West Side Grocery Store Closure Highlights Food Inequities in Chicago

Screencap from WTTW video featuring GPCC's Theron Hawk discussing Aldi closure.

Read full article


Theron Hawk has lived in West Garfield Park all his life. He loves the area, especially the park and its conservatory. About 10 years ago, he moved to the 3800 block of West Monroe Street, right behind the area’s Aldi.

“Of course, Aldi was the asset,” Hawk said. “I got rid of my car, that’s why it was so easy for me to make the change.”

West Garfield Park, like other areas on the South and West sides, face low food access, with few grocery store options.

Now, the West Side has one less grocery store. Last month, Aldi shuttered its West Garfield Park location. A spokesperson for Aldi said the store closed because of declining sales.

Hawk says he now has to take an Uber to a Whole Foods on Halsted and Madison streets to get fresh fruits and vegetables.

“We have a store directly across the street from Aldi,” Hawk said. “It has a sign that says Madison Supermarket, but they’re not a supermarket. They’re like a candy store, a cigarette store, can’t buy a loaf of bread there, can’t buy a gallon of milk there.”

Residents say the closure worsens the area’s already inequitable access to food, and some are calling for the former Aldi building to be sold to another grocer. Meanwhile, food advocates say the situation points to a larger issue of food insecurity across the city, particularly in low-income and Black and brown communities that have faced decades of disinvestment.

“If one store leaves and then we’re screwed, then we really have a problem about the food infrastructure and ecosystem in communities,” said Angela Odoms-Young, associate professor at Cornell University in the Division of Nutritional Science.

Often referred to as food deserts — when residents have to travel long distances to access fresh, healthy and culturally relevant food — community advocates prefer the term food apartheid, which encompasses the root causes of inequitable food access, like disinvestment and structural racism, Odoms-Young said.

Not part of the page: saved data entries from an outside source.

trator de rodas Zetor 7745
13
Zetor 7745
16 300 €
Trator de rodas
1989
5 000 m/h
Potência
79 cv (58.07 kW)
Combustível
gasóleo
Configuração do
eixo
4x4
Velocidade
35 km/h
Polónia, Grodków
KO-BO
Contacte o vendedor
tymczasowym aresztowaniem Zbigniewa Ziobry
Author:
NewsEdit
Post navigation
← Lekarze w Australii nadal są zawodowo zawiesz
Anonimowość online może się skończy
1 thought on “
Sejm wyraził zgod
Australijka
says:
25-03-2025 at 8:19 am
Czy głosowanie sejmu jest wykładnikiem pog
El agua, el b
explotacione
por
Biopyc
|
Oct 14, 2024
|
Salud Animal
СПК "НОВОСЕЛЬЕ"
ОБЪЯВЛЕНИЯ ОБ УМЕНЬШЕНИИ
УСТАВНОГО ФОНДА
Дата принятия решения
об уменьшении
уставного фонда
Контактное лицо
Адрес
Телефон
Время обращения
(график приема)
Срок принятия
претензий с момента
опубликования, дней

“When you have to rely on a very small store, like a corner store, to be the main source of your meals, that means that you are limited in the options that can be there. It’s not the sole responsibility of the corner store owner to provide fresh fruits and vegetables for an entire community. It’s about having options, it’s about having nourishment. It’s about thinking about what’s local and what’s in season,” said Ruby Ferguson, Chicago’s Food Equity Policy Lead.

Low food access can lead to chronic diseases such as diabetes and cardiovascular disease, but it also has a mental health impact, Odoms-Young said.

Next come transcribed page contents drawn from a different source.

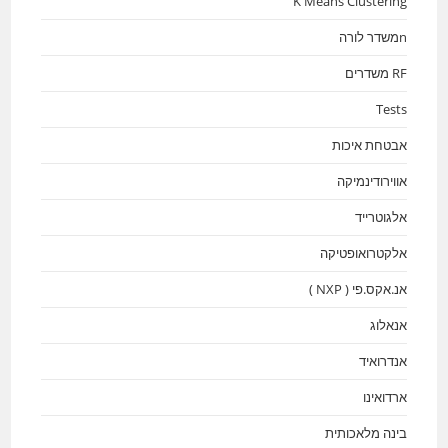
K Means Clustering
nמשדר לורה
RF משדרים
Tests
אבטחת איכות
אווירודינמיקה
אלגוטרייד
אלקטרואופטיקה
אנ.אקס.פי ( NXP )
אנאלוג
אנדרואיד
ארדואינו
בינה מלאכותית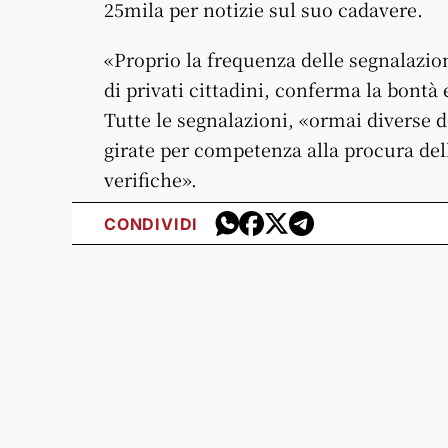
25mila per notizie sul suo cadavere.
«Proprio la frequenza delle segnalazion
di privati cittadini, conferma la bontà e 
Tutte le segnalazioni, «ormai diverse d
girate per competenza alla procura dell
verifiche».
CONDIVIDI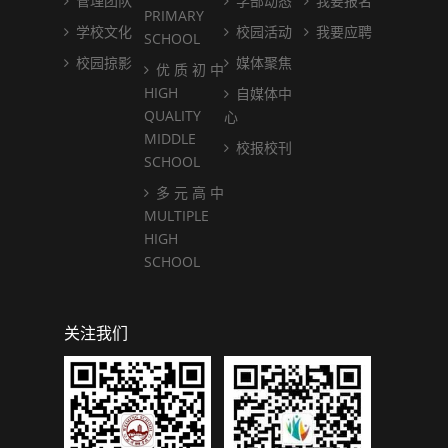
管理团队
学部动态
我要报名
PRIMARY
学校文化
校园活动
我要应聘
SCHOOL
校园掠影
媒体聚焦
优 质 初 中
HIGH
自媒体中
QUALITY
心
MIDDLE
校报校刊
SCHOOL
多 元 高 中
MULTIPLE
HIGH
SCHOOL
关注我们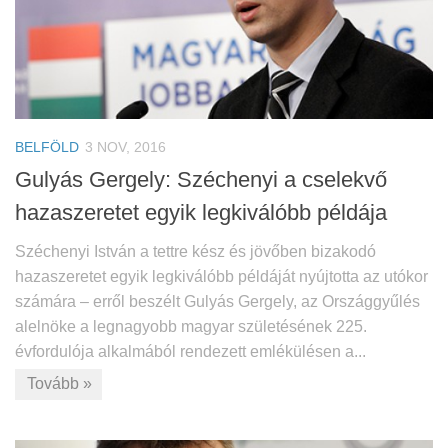
BELFÖLD
3 NOV, 2016
Gulyás Gergely: Széchenyi a cselekvő
hazaszeretet egyik legkiválóbb példája
Széchenyi István a tettre kész és jövőben bizakodó
hazaszeretet egyik legkiválóbb példáját nyújtotta az utókor
számára – erről beszélt Gulyás Gergely, az Országgyűlés
alelnöke a legnagyobb magyar születésének 225.
évfordulója alkalmából rendezett emlékülésen a...
Tovább »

“The mental health impact is one of lack of caring, when you feel that people don’t care about your community, and you’re constantly pushing, advocating,” Odoms-Young said.

When grocery stores close, it can cause people to feel hopeless, according to Odoms-Young. “You had very little and now you have even less.”

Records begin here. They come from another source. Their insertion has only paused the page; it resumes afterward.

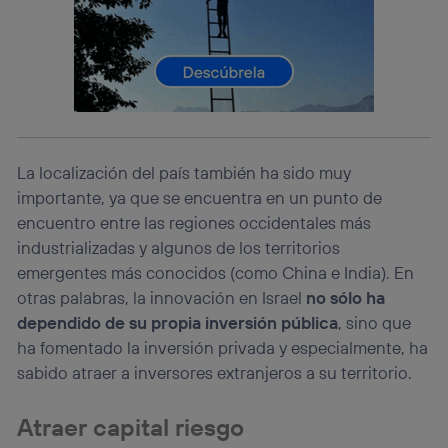
Este identificador se asigna a la conexión de internet, por
lo que cualquier persona que conecte su dispositivo y
consienta el uso de la tecnología recibirá el mismo
identificador. Típicamente:
Si utilizas una
conexión de banda ancha
(p. ej., Wi-Fi),
el marketing o análisis se realizará en función de las
actividades de navegación de los miembros del hogar
que hayan dado su consentimiento.
La localización del país también ha sido muy
Si utilizas
datos móviles
, el marketing será más
importante, ya que se encuentra en un punto de
personalizado, ya que se basará únicamente en la
encuentro entre las regiones occidentales más
navegación del usuario del móvil.
industrializadas y algunos de los territorios
Puedes gestionar los consentimientos Utiq seleccionando
“Administrar Utiq” en la parte inferior de esta página web o
emergentes más conocidos (como China e India). En
visitando el
portal de privacidad de Utiq
otras palabras, la innovación en Israel
no sólo ha
(“consenthub”)
. Para más información, consulta
dependido de su propia inversión pública
, sino que
la
política de privacidad de Utiq
.
ha fomentado la inversión privada y especialmente, ha
sabido atraer a inversores extranjeros a su territorio.
Atraer capital riesgo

Odoms-Young and Ferguson say the key to addressing food apartheid includes listening and responding to community needs.

“Place-based solutions have lasting results,” Ferguson said.

Ferguson says the Food Equity Council will use dollars allocated by the city from the American Rescue Plan to invest in community-driven solutions, like mom-and-pop grocery stores with deeper community connections or supporting urban agriculture and local growers.

In West Garfield Park, Hawk hopes the Aldi can be replaced by a Black-owned grocer. While the closure has made getting groceries more difficult for him, Hawk says he is more concerned about older residents in the area who might not be able to use apps like Uber to get to another store.

“I think our community deserves better,” Hawk said.